Only one stretch of the data below should be repeated: the lines from the line containing "Women customers were" through the line containing "Mobile money is", inclusive, exactly as they are.

[[ DATA LISTING, beginning ]]

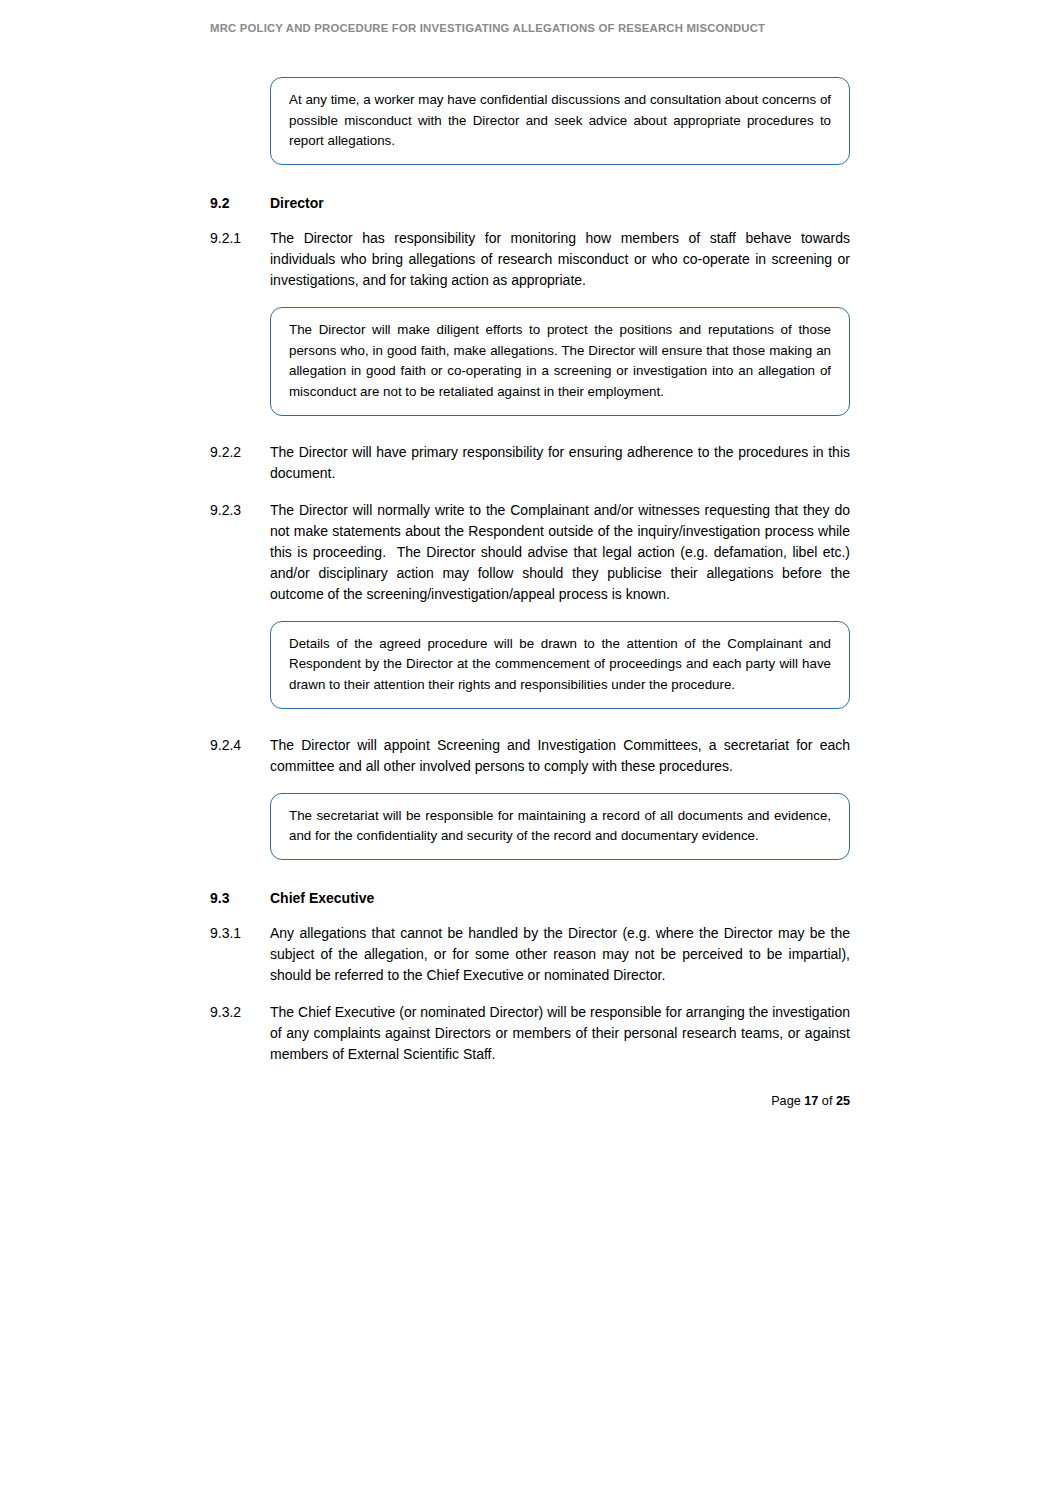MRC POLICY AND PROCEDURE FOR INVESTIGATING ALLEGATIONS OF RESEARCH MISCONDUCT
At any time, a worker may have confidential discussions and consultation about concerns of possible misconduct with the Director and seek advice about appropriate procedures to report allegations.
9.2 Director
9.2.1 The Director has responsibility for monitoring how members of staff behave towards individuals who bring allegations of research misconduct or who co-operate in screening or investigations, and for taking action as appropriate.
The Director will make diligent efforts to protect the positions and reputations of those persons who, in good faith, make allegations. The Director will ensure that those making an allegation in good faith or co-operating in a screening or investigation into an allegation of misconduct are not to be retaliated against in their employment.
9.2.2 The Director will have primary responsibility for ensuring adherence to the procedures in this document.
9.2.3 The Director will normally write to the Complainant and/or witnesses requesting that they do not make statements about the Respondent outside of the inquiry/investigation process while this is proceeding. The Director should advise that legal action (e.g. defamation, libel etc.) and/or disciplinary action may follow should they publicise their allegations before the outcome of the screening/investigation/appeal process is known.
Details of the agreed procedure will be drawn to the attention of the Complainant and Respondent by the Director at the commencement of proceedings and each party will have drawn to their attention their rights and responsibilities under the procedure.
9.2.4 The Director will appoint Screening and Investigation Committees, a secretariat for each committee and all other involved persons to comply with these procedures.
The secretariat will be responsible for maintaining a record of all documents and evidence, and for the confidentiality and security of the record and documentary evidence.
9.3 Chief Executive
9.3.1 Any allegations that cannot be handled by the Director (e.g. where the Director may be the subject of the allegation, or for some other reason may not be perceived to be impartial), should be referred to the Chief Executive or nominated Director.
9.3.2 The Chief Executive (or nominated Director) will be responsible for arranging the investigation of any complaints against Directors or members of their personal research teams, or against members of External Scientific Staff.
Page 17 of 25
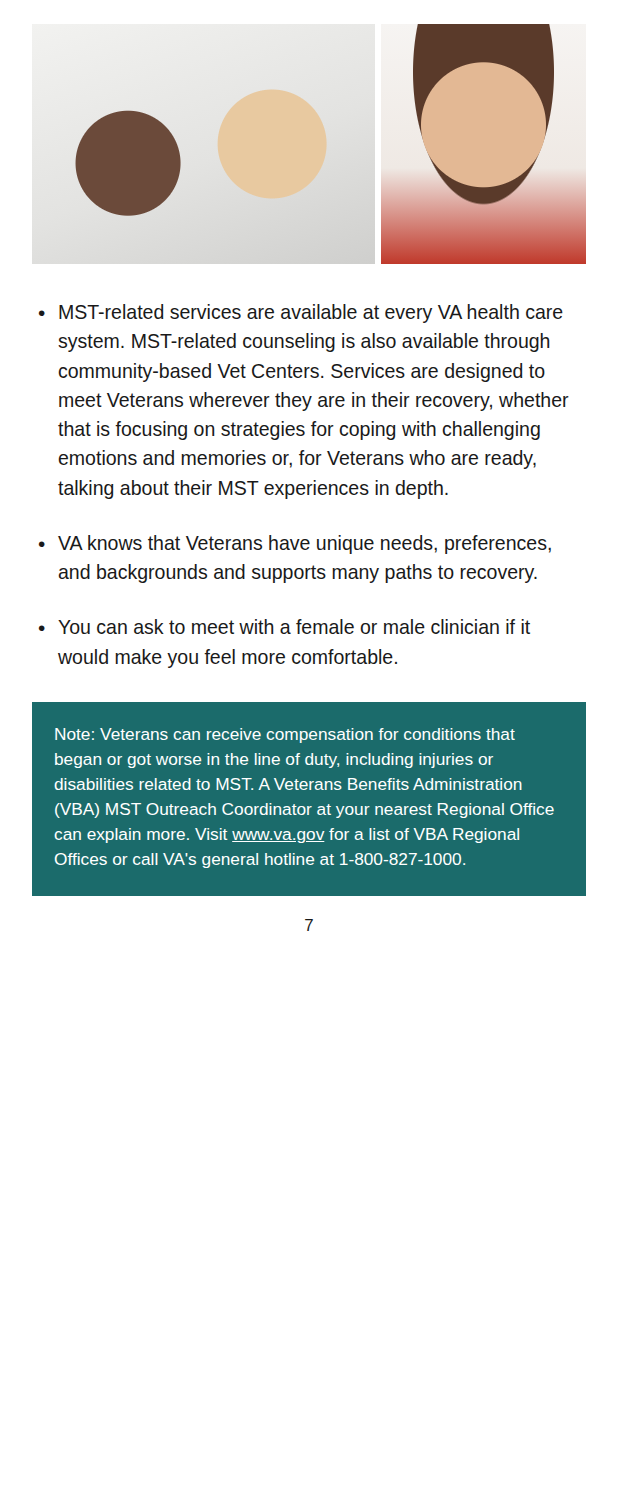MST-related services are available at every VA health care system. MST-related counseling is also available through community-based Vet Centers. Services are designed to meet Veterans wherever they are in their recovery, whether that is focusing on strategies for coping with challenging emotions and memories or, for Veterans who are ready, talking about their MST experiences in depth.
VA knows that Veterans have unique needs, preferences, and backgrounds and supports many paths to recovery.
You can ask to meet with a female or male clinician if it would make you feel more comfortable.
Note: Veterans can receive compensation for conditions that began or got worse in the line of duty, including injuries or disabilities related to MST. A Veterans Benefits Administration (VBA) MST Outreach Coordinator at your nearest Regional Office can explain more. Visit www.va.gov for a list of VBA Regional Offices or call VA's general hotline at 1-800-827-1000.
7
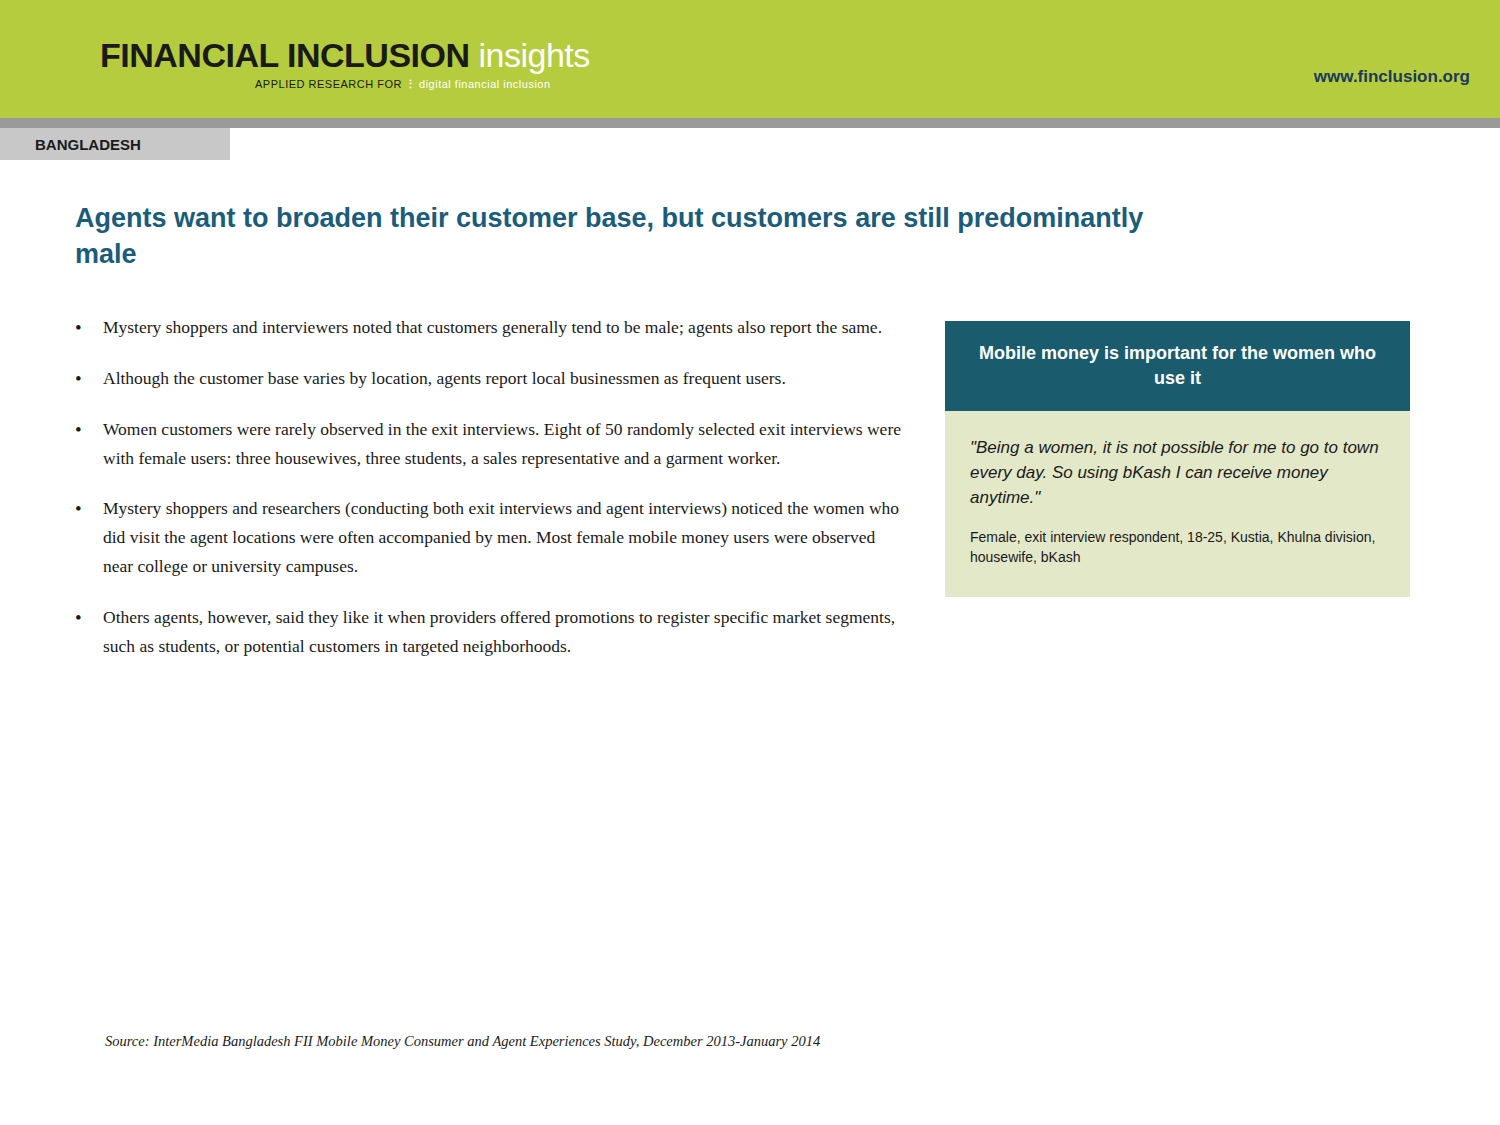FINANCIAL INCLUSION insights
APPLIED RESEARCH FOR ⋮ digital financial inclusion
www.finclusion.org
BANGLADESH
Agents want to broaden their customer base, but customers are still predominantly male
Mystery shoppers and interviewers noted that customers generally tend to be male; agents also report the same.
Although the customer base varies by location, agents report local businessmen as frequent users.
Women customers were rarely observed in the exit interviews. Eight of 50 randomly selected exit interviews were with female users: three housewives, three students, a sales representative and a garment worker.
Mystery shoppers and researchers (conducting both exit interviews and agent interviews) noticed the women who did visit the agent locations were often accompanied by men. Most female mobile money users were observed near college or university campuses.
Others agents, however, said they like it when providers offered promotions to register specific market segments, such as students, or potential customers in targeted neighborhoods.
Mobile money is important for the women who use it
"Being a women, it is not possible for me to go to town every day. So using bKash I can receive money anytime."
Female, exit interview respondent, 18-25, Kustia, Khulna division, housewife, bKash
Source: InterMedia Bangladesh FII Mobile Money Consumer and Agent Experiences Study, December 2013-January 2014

[[ DATA LISTING, end ]]

EXERCISE ANSWER:
Women customers were rarely observed in the exit interviews. Eight of 50 randomly selected exit interviews were with female users: three housewives, three students, a sales representative and a garment worker.
Mystery shoppers and researchers (conducting both exit interviews and agent interviews) noticed the women who did visit the agent locations were often accompanied by men. Most female mobile money users were observed near college or university campuses.
Others agents, however, said they like it when providers offered promotions to register specific market segments, such as students, or potential customers in targeted neighborhoods.
Mobile money is important for the women who use it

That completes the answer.